Mitch: Just curious here. So let's say I'm at a bank, right? Don't have a system in place right now, managing pipeline. And let's say Excel, what would be your advice coming in to say, Hey, here's how to take those first steps towards a more streamlined, better way to manage the pipeline,

Bryan: The biggest thing is the cultural change. Cause the, the technology to a certain extent is the technology, maybe a little glib, maybe a little too exaggerating for effect, but any CRM you can make work, you sure. Some are better than others. Some fit your culture or some fit your need better than others.

Some are bigger, some are smaller, all those things, but. What this comes down to is it's got to be driven top down. This has to be strategic. This has to be setting the parameters for why we're doing it and changing the behavior that exists. Now, one thing to be cautious of, one thing to note is it's going to lead to potentially lost talent where folks that don't.

Want that over. They want to be able to take the three trips to wing foot and spend thousands of dollars on entertainment and that type of approach. They don't want the behaviors seen and known. They just want the focus on the results, the dollars at the end of the day. You gotta be prepared for that.

You may lose good, but you're probably going to lose good that. You didn't know came with other problems. Go into it with eyes wide open on that front and understanding that you're going to have to coach and mentor through the early stumbling blocks and telling people, Hey, this is, this is how we're going to do business.

You have to use this tool. I've seen some organizations go as far as. If it wasn't entered in the CRM, you don't get paid and just using that to kind of go and stick instead of carrot, but you have to really think through and commit to what you're going to do to ensure the use of it and drive the adoption because otherwise it's going to be quote unquote harder to use a CRM than an Excel spreadsheet, probably only for a little bit of time until you get comfortable with it.

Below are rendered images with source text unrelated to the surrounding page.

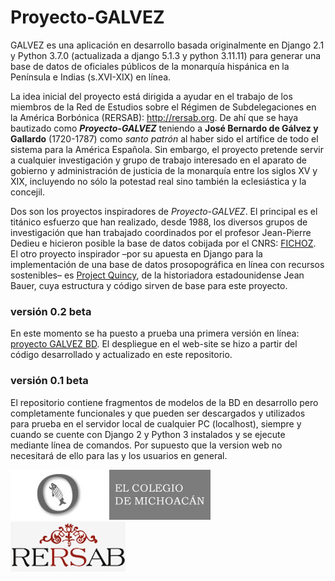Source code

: # Proyecto-GALVEZ

GALVEZ es una aplicación en desarrollo basada originalmente en Django 2.1 y Python 3.7.0 (actualizada a django 5.1.3 y python 3.11.11) para generar una base de datos de oficiales públicos de la monarquía hispánica en la Península e Indias (s.XVI-XIX) en línea.

La idea inicial del proyecto está dirigida a ayudar en el trabajo de los miembros de la Red de Estudios sobre el Régimen de Subdelegaciones en la América Borbónica (RERSAB): <http://rersab.org>. De ahí que se haya bautizado como __*Proyecto-GALVEZ*__ teniendo a __José Bernardo de Gálvez y Gallardo__ (1720-1787) como _santo patrón_ al haber sido el artífice de todo el sistema para la América Española. Sin embargo, el proyecto pretende servir a cualquier investigación y grupo de trabajo interesado en el aparato de gobierno y administración de justicia de la monarquía entre los siglos XV y XIX, incluyendo no sólo la potestad real sino también la eclesiástica y la concejil.

Dos son los proyectos inspiradores de *Proyecto-GALVEZ*. El principal es el titánico esfuerzo que han realizado, desde 1988, los diversos grupos de investigación que han trabajado coordinados por el profesor Jean-Pierre Dedieu e hicieron posible la base de datos cobijada por el CNRS: [FICHOZ](http://www.fichoz.org/). El otro proyecto inspirador –por su apuesta en Django para la implementación de una base de datos prosopográfica en línea con recursos sostenibles– es [Project Quincy](http://projectquincy.org/), de la historiadora estadounidense Jean Bauer, cuya estructura y código sirven de base para este proyecto.

### versión 0.2 beta

En este momento se ha puesto a prueba una primera versión en línea: [proyecto GALVEZ BD](https://galvez.cibercliografia.org). El despliegue en el web-site se hizo a partir del código desarrollado y actualizado en este repositorio.

### versión 0.1 beta

El repositorio contiene fragmentos de modelos de la BD en desarrollo pero completamente funcionales y que pueden ser descargados y utilizados para prueba en el servidor local de cualquier PC (localhost), siempre y cuando se cuente con Django 2 y Python 3 instalados y se ejecute mediante línea de comandos. Por supuesto que la version web no necesitará de ello para las y los usuarios en general.

<img src="https://github.com/vgayolrs/Proyecto-GALVEZ/blob/master/img/colmich-logo.jpg">

<img src="https://github.com/vgayolrs/Proyecto-GALVEZ/blob/master/img/logo-rersab.png">
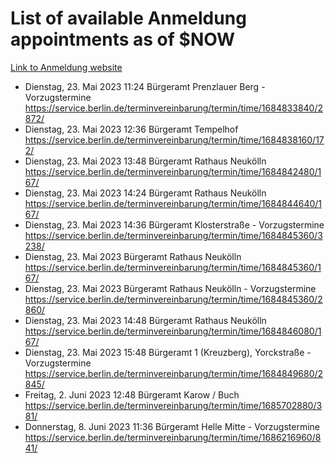 # List of available Anmeldung appointments as of $NOW
[Link to Anmeldung website](https://service.berlin.de/terminvereinbarung/termin/tag.php?termin=1&anliegen[]=120686&dienstleisterlist=122210,122217,327316,122219,327312,122227,327314,122231,327346,122243,327348,122254,122252,329742,122260,329745,122262,329748,122271,327278,122273,327274,122277,327276,330436,122280,327294,122282,327290,122284,327292,122291,327270,122285,327266,122286,327264,122296,327268,150230,329760,122297,327286,122294,327284,122312,329763,122314,329775,122304,327330,122311,327334,122309,327332,317869,122281,327352,122279,329772,122283,122276,327324,122274,327326,122267,329766,122246,327318,122251,327320,122257,327322,122208,327298,122226,327300&herkunft=http%3A%2F%2Fservice.berlin.de%2Fdienstleistung%2F120686%2F)
- Dienstag, 23. Mai 2023 11:24 Bürgeramt Prenzlauer Berg - Vorzugstermine https://service.berlin.de/terminvereinbarung/termin/time/1684833840/2872/
- Dienstag, 23. Mai 2023 12:36 Bürgeramt Tempelhof https://service.berlin.de/terminvereinbarung/termin/time/1684838160/172/
- Dienstag, 23. Mai 2023 13:48 Bürgeramt Rathaus Neukölln https://service.berlin.de/terminvereinbarung/termin/time/1684842480/167/
- Dienstag, 23. Mai 2023 14:24 Bürgeramt Rathaus Neukölln https://service.berlin.de/terminvereinbarung/termin/time/1684844640/167/
- Dienstag, 23. Mai 2023 14:36 Bürgeramt Klosterstraße - Vorzugstermine https://service.berlin.de/terminvereinbarung/termin/time/1684845360/3238/
- Dienstag, 23. Mai 2023  Bürgeramt Rathaus Neukölln https://service.berlin.de/terminvereinbarung/termin/time/1684845360/167/
- Dienstag, 23. Mai 2023  Bürgeramt Rathaus Neukölln - Vorzugstermine https://service.berlin.de/terminvereinbarung/termin/time/1684845360/2860/
- Dienstag, 23. Mai 2023 14:48 Bürgeramt Rathaus Neukölln https://service.berlin.de/terminvereinbarung/termin/time/1684846080/167/
- Dienstag, 23. Mai 2023 15:48 Bürgeramt 1 (Kreuzberg), Yorckstraße - Vorzugstermine https://service.berlin.de/terminvereinbarung/termin/time/1684849680/2845/
- Freitag, 2. Juni 2023 12:48 Bürgeramt Karow / Buch https://service.berlin.de/terminvereinbarung/termin/time/1685702880/381/
- Donnerstag, 8. Juni 2023 11:36 Bürgeramt Helle Mitte - Vorzugstermine https://service.berlin.de/terminvereinbarung/termin/time/1686216960/841/
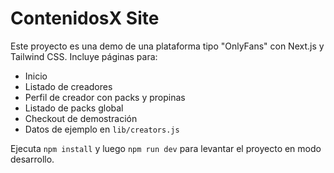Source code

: # ContenidosX Site

Este proyecto es una demo de una plataforma tipo "OnlyFans" con Next.js y Tailwind CSS. Incluye páginas para:

- Inicio
- Listado de creadores
- Perfil de creador con packs y propinas
- Listado de packs global
- Checkout de demostración
- Datos de ejemplo en `lib/creators.js`

Ejecuta `npm install` y luego `npm run dev` para levantar el proyecto en modo desarrollo.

You'll find that the savings are, are downstream. It's not in the upfront data entry. It's in the revisiting the information time after time, it's coming back to the opportunity, not having to rekey things that people won't look at initially. They'll just say, Oh, it was so easy to put my notes in Excel.

They're not going to love that right out of the gate, no matter what you choose. And you just have to work through it and push the change so that taking the excuse out of the, out of the mix, not allowing for, well, I like the old thing better. Well, the old things going, this is what we're doing. This is how we're running our business.

Mitch: I think about that in terms of sharpening a saw, right? You can go and try to cut down a tree with a dull saw and you can cut it down, but it's going to take you a while, right? But if you take the time to, to sharpen it, you go to attack the tree and you get it done. The job's a lot easier in the long run, right?

You spend a little bit of time up front. The downstream work gets a lot easier. And I think, you know, that's kind of the, what I heard you saying, right? It's going to be painful at first. You have to take that step back, but, but really the payoff is definitely downstream. And even thinking about managing to those behaviors and not just seeing it in the pipeline movement and the visibility, but also the profitability of, of some of those loans to where you're, you're spending.

Less time, less resource on getting them across the finish line. So, yeah. So Bryan, thanks. Thanks. I couldn't think of anyone better to have this conversation with today. So, so thanks for, for your insights and thanks everyone out there for listening to today's episode of Lending Made Easy.